IFA+ Summit: showing spirit and promise
Some of this uncertainty in VR market strategy could be pointed out and exposed for discussion with the lectures and panels at the IFA congress. A highly interesting presentation on market research for VR struck out Germany as the most important market in Europe and one of the world’s leading market segments. Their consumer data analysis gave excellent information on consumer expectations for price ranges, content offers and usability in contrast to the actual starting conditions of the industry.
Lectures related to VR presented concepts and first-hand experiences of scientists and journalists, applying simulation technologies for more empathetic documentaries and insightful world reconstructions.
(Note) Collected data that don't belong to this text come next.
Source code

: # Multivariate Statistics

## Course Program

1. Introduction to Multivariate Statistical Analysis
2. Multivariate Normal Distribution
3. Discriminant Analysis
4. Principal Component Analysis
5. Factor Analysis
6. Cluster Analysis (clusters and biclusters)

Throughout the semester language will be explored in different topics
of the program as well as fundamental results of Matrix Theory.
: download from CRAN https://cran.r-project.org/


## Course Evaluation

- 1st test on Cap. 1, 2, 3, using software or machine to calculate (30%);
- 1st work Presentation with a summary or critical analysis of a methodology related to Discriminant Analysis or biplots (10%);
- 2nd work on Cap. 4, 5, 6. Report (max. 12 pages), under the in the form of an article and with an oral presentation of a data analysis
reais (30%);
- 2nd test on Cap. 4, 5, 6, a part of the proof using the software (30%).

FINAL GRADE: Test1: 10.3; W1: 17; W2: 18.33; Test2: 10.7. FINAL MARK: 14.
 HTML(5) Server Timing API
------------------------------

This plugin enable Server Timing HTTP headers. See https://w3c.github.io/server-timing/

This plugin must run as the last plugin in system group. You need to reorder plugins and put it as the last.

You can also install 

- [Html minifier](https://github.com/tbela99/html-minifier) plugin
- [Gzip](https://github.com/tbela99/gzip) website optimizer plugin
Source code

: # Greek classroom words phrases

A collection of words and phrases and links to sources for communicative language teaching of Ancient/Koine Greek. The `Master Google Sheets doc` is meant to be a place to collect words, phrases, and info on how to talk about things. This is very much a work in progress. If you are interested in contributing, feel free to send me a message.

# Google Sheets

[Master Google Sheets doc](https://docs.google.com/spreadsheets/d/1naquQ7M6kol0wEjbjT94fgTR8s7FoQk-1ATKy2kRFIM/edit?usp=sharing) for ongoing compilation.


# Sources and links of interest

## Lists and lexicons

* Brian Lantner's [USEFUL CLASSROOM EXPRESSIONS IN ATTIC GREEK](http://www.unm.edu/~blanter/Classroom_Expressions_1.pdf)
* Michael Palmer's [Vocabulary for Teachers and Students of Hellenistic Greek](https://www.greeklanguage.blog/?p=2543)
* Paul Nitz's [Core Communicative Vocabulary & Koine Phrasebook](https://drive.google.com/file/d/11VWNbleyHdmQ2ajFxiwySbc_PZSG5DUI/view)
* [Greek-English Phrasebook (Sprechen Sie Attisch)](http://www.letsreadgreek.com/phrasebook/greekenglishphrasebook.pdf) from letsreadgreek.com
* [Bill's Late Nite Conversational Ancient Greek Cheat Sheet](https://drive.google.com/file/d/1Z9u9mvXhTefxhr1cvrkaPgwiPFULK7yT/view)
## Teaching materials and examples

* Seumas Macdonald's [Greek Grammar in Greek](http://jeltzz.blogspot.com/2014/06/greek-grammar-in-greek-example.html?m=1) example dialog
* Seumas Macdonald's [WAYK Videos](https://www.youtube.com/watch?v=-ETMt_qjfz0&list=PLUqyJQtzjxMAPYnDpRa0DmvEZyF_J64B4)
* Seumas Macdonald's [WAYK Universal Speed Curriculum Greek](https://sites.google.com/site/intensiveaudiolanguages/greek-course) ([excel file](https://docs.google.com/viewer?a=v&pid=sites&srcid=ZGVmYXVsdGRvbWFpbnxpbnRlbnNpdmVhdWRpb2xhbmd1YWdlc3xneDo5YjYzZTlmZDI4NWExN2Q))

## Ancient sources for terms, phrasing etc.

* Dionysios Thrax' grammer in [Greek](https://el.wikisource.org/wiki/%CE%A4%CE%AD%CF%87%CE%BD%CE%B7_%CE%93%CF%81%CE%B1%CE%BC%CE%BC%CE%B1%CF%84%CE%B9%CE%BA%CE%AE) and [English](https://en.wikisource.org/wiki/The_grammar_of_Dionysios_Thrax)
A high-quality panel of industry players and experts helped to understand the actual situation on the producer side of the topic: the lack of standards and success models in this beginning state of headset distribution, the prudence of big production houses to enter the market, leaving the momentum of activity to small developers, the fundamental differences in photo-oriented Mobile VR and interaction-oriented VR games, the search for effective optimization of established media coverage by making use of VR technologies on the production side and for marketing enhancement, and the consistent agreement that we can expect to see more original VR content adaptations 6 to 12 months from now when the first wave of premium headsets will have rolled out and bigger producers enter the field.
Mixed feelings with Mixed Realities
The panoramic overview of VR activities at this year’s IFA was overwhelming and highly informative. Obviously, VR is showing up in many segments of the electronic consumer markets in various flavours and manifestations. IFA preferred to use the term ‘Mixed Realities’ to encapsulate these splintered and highly dynamic parallel activities on so many levels. These ‘Mixed Realities’ left me with mixed feelings for future developments: astonishment for local-based marketing attractions, scepticism for the diverging worlds and limitations of mobile and home entertainment, the expectation for this year’s successful product roll-outs and hope for better content innovations at next year’s show.